Cash predicts five more years of soft market
A former insurance boss, who now heads the public-funded agency designed to grow international business, has predicted five more years of soft rates for Bermuda reinsurers.
And Bermuda Business Development Agency chairman David Cash also identified three areas of new potential growth for the Bermuda insurance market.
Sharing his vision with industry leaders at the Insurance Day Summit last week, Mr Cash said just moderate success in these three areas would make the Bermuda market “wildly successful”.
They include developing more business from China, expanding the Island's life reinsurance market and growing more business from firms that are interested in asset-driven strategies, instead of underwriting-driven strategies.
Mr Cash said: “I think there is a genuine opportunity to have China look at Bermuda as an important market for reinsurance and develop a relationship for them around reinsurance to be used to bring other kinds of business to the Island from China — much the same way Japanese companies have come to use Bermuda.”
Looking at today's trends, he said overcapacity and less demand is a recipe for reduced pricing. His agency's concern is that it undermines the level of employment in Bermuda. But more companies are still arriving in Bermuda. He sees opportunities for these companies.
He said: “Successful companies find a way to create new demand for their products. And at the moment, P&C [property and casualty] companies in particular are struggling with that. But I think there is an opportunity for Bermuda to play an even bigger role in the market than it is today.

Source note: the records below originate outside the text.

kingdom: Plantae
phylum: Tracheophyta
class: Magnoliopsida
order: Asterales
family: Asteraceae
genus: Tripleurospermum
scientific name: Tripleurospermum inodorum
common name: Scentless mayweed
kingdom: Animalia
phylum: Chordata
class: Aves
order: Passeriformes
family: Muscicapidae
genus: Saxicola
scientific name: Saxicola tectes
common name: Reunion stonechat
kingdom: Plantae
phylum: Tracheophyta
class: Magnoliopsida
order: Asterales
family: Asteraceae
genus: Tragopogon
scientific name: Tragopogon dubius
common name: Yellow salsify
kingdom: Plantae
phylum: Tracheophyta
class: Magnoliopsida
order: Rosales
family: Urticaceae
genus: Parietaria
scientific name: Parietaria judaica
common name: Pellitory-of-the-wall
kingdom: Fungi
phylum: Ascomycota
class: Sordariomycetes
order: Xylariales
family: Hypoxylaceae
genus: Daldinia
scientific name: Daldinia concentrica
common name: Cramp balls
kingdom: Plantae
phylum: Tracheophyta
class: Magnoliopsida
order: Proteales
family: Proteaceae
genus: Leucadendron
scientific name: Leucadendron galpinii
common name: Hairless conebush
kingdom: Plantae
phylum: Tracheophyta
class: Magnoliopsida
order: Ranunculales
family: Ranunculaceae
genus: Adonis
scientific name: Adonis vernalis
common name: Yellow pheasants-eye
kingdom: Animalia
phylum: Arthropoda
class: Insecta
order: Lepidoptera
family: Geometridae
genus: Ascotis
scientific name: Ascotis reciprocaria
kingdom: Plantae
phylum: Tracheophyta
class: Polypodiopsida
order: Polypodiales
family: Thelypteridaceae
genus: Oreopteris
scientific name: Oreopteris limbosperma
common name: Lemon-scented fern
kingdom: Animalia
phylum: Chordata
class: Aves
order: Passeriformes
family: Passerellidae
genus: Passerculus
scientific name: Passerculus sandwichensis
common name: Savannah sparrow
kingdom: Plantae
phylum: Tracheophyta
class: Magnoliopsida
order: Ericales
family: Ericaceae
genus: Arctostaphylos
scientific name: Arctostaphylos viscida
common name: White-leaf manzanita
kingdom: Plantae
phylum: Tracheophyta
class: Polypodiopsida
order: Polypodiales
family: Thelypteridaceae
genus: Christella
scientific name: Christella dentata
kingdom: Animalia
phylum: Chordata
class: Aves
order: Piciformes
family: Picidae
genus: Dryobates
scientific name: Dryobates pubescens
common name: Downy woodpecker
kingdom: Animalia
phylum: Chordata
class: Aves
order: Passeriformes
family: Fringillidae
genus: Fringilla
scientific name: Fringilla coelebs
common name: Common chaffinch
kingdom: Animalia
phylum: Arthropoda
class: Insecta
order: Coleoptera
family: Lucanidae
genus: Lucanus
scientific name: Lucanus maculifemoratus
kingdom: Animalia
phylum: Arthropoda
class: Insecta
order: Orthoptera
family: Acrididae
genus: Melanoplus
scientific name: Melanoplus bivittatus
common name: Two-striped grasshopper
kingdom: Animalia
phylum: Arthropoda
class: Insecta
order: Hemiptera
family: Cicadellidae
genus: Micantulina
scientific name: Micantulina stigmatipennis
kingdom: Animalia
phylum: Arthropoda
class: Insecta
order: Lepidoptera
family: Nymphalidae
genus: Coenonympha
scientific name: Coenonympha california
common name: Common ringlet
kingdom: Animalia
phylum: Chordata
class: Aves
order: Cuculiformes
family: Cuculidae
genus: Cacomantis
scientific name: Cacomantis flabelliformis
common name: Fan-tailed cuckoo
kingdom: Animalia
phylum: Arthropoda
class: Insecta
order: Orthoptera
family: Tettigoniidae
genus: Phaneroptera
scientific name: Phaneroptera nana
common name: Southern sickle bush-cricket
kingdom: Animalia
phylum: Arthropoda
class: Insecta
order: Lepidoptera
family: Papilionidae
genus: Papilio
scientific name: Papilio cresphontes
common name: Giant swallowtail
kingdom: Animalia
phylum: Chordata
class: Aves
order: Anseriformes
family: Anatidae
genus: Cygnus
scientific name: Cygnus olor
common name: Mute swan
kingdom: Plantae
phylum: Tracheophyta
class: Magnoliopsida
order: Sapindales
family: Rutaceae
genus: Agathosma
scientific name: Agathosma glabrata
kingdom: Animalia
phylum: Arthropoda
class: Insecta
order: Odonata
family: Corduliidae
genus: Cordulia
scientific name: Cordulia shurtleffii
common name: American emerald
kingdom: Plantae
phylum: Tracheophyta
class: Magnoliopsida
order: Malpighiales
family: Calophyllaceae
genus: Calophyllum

“The US life insurance industry is enormous. It has something like $1 trillion worth of policies — maybe $2 trillion if you include annuity reserves.
“And all those businesses are essentially forced to hold income in highly rated, fixed income instruments. The point is that it is very hard for them to improve their asset returns. They can't easily move those assets to higher-yielding instruments without incurring pretty prohibitive capital charges from their regulators and other agencies.
“But it seems to me that insurance companies in Bermuda have perhaps more capital — and strategies to organise around alternative assets. They could be good partners for those life companies.”
And beyond that sector, he said the market had to look at products outside of the traditional P&C products. And without that, the persistent soft market will remain.
“It will be here for three years, four years,” he said. “If you don't see any real change in the products we sell or an increasing demand for our existing products, the soft market won't disappear. My best guess is that in five years time, there will still be a soft market.”
Mr Cash also believes that the Bermuda market has a real opportunity to significantly grow its life reinsurance business.
“It's probably not well known in this room,” he told a room of executives from insurers and reinsurers, “but the largest reinsurer in Bermuda is a life reinsurer, Athene (Life Re Ltd).
“Athene has something approaching $60 billion in of assets on their balance sheet. It is far bigger than the other Bermuda reinsurers.
“But it only scratches the surface of the life industry. I have no reason not to believe that the Bermuda life reinsurance business space couldn't be hundreds of billions of dollars of assets. And I think Bermuda is well positioned to do something in that space.”
He also said: “The emerging model, the alternative asset management model for reinsurance, I think is a valid one.
“The rating agencies are trying to make sense of that space. They probably say they are going to be careful, going forward.
“It is very reasonable to expect that some of the companies we see today that are experimenting with asset driven strategies, as much as underwriting driven strategies, will come to be a part of the market.
“And Bermuda, more so than any other market or domicile, is a place where you can do those things. The opportunity is there. If we are successful moderately in those three things, Bermuda will be wildly successful.”